*** Opening STUDY MATERIAL ***

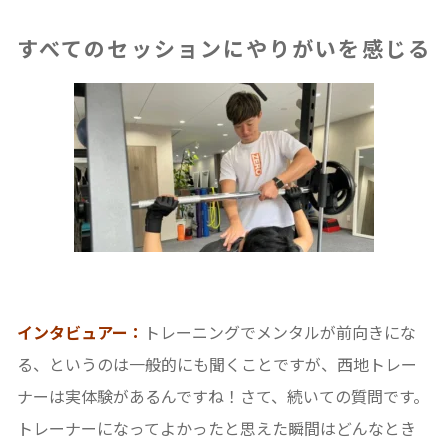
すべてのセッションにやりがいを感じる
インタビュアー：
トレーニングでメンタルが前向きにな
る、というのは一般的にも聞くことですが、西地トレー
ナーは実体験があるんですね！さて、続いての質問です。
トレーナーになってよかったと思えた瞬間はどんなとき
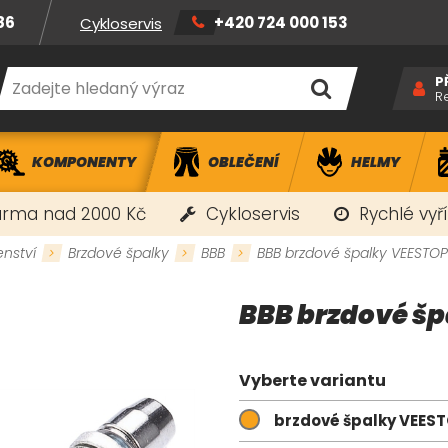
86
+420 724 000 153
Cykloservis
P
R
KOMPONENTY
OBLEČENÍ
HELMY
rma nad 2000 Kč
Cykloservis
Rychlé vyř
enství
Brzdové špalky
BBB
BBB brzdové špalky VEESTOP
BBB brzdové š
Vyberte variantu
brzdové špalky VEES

*** Closing STUDY MATERIAL ***

* **EXERCISE OBJECTIVE**: Copy out every line of the text in the material above, unchanged, leaving out the pictures.

* **WRITTEN ANSWER**:
すべてのセッションにやりがいを感じる
インタビュアー：
トレーニングでメンタルが前向きにな
る、というのは一般的にも聞くことですが、西地トレー
ナーは実体験があるんですね！さて、続いての質問です。
トレーナーになってよかったと思えた瞬間はどんなとき
86
+420 724 000 153
Cykloservis
P
R
KOMPONENTY
OBLEČENÍ
HELMY
rma nad 2000 Kč
Cykloservis
Rychlé vyř
enství
Brzdové špalky
BBB
BBB brzdové špalky VEESTOP
BBB brzdové š
Vyberte variantu
brzdové špalky VEES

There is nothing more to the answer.